Extracted records:
start
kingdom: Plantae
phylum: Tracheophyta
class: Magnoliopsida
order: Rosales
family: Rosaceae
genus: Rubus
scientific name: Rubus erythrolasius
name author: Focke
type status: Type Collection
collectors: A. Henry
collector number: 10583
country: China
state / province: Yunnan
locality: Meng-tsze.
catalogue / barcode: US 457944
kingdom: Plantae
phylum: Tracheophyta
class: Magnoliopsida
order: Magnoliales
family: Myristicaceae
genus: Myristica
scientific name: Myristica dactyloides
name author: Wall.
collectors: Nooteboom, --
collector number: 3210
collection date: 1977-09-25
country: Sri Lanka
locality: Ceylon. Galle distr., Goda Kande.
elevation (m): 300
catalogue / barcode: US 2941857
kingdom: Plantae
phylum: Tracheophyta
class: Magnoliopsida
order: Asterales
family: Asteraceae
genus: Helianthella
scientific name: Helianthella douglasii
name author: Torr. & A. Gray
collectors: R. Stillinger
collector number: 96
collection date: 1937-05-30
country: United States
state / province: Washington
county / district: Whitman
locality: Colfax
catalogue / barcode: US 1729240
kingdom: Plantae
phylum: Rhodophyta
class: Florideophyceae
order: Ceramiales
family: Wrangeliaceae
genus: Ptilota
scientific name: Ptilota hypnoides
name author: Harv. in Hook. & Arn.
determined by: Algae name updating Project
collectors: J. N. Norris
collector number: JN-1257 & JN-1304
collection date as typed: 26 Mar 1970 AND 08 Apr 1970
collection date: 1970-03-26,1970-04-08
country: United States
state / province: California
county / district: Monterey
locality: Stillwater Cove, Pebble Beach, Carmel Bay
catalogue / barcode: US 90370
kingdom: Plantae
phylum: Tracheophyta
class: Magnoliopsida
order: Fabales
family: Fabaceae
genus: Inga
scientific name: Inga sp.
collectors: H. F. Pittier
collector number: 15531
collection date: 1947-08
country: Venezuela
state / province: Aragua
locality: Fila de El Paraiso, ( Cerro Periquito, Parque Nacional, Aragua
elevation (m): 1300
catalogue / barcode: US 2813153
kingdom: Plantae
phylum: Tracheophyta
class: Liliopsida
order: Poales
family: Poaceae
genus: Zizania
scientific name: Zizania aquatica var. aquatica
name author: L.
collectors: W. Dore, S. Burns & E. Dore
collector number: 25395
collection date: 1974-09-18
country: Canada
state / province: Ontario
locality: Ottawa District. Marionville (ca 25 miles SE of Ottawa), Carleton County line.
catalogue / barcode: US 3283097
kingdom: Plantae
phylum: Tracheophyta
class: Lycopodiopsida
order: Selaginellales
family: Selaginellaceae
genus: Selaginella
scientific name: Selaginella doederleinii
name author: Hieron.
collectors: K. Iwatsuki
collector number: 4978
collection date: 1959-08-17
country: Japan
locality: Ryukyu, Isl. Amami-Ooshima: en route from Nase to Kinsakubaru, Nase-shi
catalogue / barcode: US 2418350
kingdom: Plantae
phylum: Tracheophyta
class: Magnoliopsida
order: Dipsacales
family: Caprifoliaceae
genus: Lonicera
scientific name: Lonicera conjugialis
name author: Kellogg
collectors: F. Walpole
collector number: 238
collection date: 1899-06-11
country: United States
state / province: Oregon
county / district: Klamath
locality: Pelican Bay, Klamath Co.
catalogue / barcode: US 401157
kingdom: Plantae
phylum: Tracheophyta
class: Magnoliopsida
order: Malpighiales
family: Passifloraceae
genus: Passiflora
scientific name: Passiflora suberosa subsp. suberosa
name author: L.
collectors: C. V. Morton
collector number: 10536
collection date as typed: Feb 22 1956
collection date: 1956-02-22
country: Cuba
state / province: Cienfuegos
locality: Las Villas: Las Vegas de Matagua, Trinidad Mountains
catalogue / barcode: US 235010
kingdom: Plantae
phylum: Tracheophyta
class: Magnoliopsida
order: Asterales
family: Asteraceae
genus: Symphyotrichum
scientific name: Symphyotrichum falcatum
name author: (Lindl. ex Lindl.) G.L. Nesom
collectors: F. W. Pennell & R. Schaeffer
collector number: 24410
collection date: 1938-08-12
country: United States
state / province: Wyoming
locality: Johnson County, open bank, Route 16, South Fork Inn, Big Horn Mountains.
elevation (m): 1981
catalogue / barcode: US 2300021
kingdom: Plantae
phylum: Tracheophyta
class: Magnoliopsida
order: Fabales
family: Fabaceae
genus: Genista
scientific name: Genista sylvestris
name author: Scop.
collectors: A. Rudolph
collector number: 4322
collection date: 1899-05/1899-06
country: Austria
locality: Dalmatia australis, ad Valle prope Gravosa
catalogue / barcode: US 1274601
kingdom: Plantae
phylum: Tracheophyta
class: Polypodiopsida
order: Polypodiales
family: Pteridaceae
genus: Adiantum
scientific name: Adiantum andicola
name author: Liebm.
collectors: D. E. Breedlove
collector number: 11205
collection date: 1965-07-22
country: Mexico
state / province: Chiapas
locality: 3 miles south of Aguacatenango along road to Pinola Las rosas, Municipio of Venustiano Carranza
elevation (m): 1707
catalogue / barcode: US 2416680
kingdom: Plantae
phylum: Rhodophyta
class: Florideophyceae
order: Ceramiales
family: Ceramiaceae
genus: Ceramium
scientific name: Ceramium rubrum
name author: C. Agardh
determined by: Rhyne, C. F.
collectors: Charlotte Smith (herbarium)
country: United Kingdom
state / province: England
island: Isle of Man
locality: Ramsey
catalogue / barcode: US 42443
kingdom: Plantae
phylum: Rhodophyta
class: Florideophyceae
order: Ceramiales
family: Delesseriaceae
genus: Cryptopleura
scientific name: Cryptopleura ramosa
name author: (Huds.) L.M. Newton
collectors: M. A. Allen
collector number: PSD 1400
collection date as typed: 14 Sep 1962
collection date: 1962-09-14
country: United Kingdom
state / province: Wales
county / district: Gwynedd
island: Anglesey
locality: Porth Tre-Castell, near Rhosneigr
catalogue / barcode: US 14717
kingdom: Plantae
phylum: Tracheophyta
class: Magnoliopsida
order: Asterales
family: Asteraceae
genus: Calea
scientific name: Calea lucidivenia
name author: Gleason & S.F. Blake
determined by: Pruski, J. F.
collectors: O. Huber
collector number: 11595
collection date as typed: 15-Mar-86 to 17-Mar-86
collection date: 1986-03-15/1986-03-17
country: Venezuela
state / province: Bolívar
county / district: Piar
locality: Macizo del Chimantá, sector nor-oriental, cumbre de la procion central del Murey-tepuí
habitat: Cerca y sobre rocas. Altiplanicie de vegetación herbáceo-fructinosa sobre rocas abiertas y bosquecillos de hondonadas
end
* _TASK DIRECTIONS_: Please rewrite the rows above, changing "collector number" to "field number" wherever it appears and leaving everything else as it is.

* _REPLY TO THE EXERCISE_:
kingdom: Plantae
phylum: Tracheophyta
class: Magnoliopsida
order: Rosales
family: Rosaceae
genus: Rubus
scientific name: Rubus erythrolasius
name author: Focke
type status: Type Collection
collectors: A. Henry
field number: 10583
country: China
state / province: Yunnan
locality: Meng-tsze.
catalogue / barcode: US 457944
kingdom: Plantae
phylum: Tracheophyta
class: Magnoliopsida
order: Magnoliales
family: Myristicaceae
genus: Myristica
scientific name: Myristica dactyloides
name author: Wall.
collectors: Nooteboom, --
field number: 3210
collection date: 1977-09-25
country: Sri Lanka
locality: Ceylon. Galle distr., Goda Kande.
elevation (m): 300
catalogue / barcode: US 2941857
kingdom: Plantae
phylum: Tracheophyta
class: Magnoliopsida
order: Asterales
family: Asteraceae
genus: Helianthella
scientific name: Helianthella douglasii
name author: Torr. & A. Gray
collectors: R. Stillinger
field number: 96
collection date: 1937-05-30
country: United States
state / province: Washington
county / district: Whitman
locality: Colfax
catalogue / barcode: US 1729240
kingdom: Plantae
phylum: Rhodophyta
class: Florideophyceae
order: Ceramiales
family: Wrangeliaceae
genus: Ptilota
scientific name: Ptilota hypnoides
name author: Harv. in Hook. & Arn.
determined by: Algae name updating Project
collectors: J. N. Norris
field number: JN-1257 & JN-1304
collection date as typed: 26 Mar 1970 AND 08 Apr 1970
collection date: 1970-03-26,1970-04-08
country: United States
state / province: California
county / district: Monterey
locality: Stillwater Cove, Pebble Beach, Carmel Bay
catalogue / barcode: US 90370
kingdom: Plantae
phylum: Tracheophyta
class: Magnoliopsida
order: Fabales
family: Fabaceae
genus: Inga
scientific name: Inga sp.
collectors: H. F. Pittier
field number: 15531
collection date: 1947-08
country: Venezuela
state / province: Aragua
locality: Fila de El Paraiso, ( Cerro Periquito, Parque Nacional, Aragua
elevation (m): 1300
catalogue / barcode: US 2813153
kingdom: Plantae
phylum: Tracheophyta
class: Liliopsida
order: Poales
family: Poaceae
genus: Zizania
scientific name: Zizania aquatica var. aquatica
name author: L.
collectors: W. Dore, S. Burns & E. Dore
field number: 25395
collection date: 1974-09-18
country: Canada
state / province: Ontario
locality: Ottawa District. Marionville (ca 25 miles SE of Ottawa), Carleton County line.
catalogue / barcode: US 3283097
kingdom: Plantae
phylum: Tracheophyta
class: Lycopodiopsida
order: Selaginellales
family: Selaginellaceae
genus: Selaginella
scientific name: Selaginella doederleinii
name author: Hieron.
collectors: K. Iwatsuki
field number: 4978
collection date: 1959-08-17
country: Japan
locality: Ryukyu, Isl. Amami-Ooshima: en route from Nase to Kinsakubaru, Nase-shi
catalogue / barcode: US 2418350
kingdom: Plantae
phylum: Tracheophyta
class: Magnoliopsida
order: Dipsacales
family: Caprifoliaceae
genus: Lonicera
scientific name: Lonicera conjugialis
name author: Kellogg
collectors: F. Walpole
field number: 238
collection date: 1899-06-11
country: United States
state / province: Oregon
county / district: Klamath
locality: Pelican Bay, Klamath Co.
catalogue / barcode: US 401157
kingdom: Plantae
phylum: Tracheophyta
class: Magnoliopsida
order: Malpighiales
family: Passifloraceae
genus: Passiflora
scientific name: Passiflora suberosa subsp. suberosa
name author: L.
collectors: C. V. Morton
field number: 10536
collection date as typed: Feb 22 1956
collection date: 1956-02-22
country: Cuba
state / province: Cienfuegos
locality: Las Villas: Las Vegas de Matagua, Trinidad Mountains
catalogue / barcode: US 235010
kingdom: Plantae
phylum: Tracheophyta
class: Magnoliopsida
order: Asterales
family: Asteraceae
genus: Symphyotrichum
scientific name: Symphyotrichum falcatum
name author: (Lindl. ex Lindl.) G.L. Nesom
collectors: F. W. Pennell & R. Schaeffer
field number: 24410
collection date: 1938-08-12
country: United States
state / province: Wyoming
locality: Johnson County, open bank, Route 16, South Fork Inn, Big Horn Mountains.
elevation (m): 1981
catalogue / barcode: US 2300021
kingdom: Plantae
phylum: Tracheophyta
class: Magnoliopsida
order: Fabales
family: Fabaceae
genus: Genista
scientific name: Genista sylvestris
name author: Scop.
collectors: A. Rudolph
field number: 4322
collection date: 1899-05/1899-06
country: Austria
locality: Dalmatia australis, ad Valle prope Gravosa
catalogue / barcode: US 1274601
kingdom: Plantae
phylum: Tracheophyta
class: Polypodiopsida
order: Polypodiales
family: Pteridaceae
genus: Adiantum
scientific name: Adiantum andicola
name author: Liebm.
collectors: D. E. Breedlove
field number: 11205
collection date: 1965-07-22
country: Mexico
state / province: Chiapas
locality: 3 miles south of Aguacatenango along road to Pinola Las rosas, Municipio of Venustiano Carranza
elevation (m): 1707
catalogue / barcode: US 2416680
kingdom: Plantae
phylum: Rhodophyta
class: Florideophyceae
order: Ceramiales
family: Ceramiaceae
genus: Ceramium
scientific name: Ceramium rubrum
name author: C. Agardh
determined by: Rhyne, C. F.
collectors: Charlotte Smith (herbarium)
country: United Kingdom
state / province: England
island: Isle of Man
locality: Ramsey
catalogue / barcode: US 42443
kingdom: Plantae
phylum: Rhodophyta
class: Florideophyceae
order: Ceramiales
family: Delesseriaceae
genus: Cryptopleura
scientific name: Cryptopleura ramosa
name author: (Huds.) L.M. Newton
collectors: M. A. Allen
field number: PSD 1400
collection date as typed: 14 Sep 1962
collection date: 1962-09-14
country: United Kingdom
state / province: Wales
county / district: Gwynedd
island: Anglesey
locality: Porth Tre-Castell, near Rhosneigr
catalogue / barcode: US 14717
kingdom: Plantae
phylum: Tracheophyta
class: Magnoliopsida
order: Asterales
family: Asteraceae
genus: Calea
scientific name: Calea lucidivenia
name author: Gleason & S.F. Blake
determined by: Pruski, J. F.
collectors: O. Huber
field number: 11595
collection date as typed: 15-Mar-86 to 17-Mar-86
collection date: 1986-03-15/1986-03-17
country: Venezuela
state / province: Bolívar
county / district: Piar
locality: Macizo del Chimantá, sector nor-oriental, cumbre de la procion central del Murey-tepuí
habitat: Cerca y sobre rocas. Altiplanicie de vegetación herbáceo-fructinosa sobre rocas abiertas y bosquecillos de hondonadas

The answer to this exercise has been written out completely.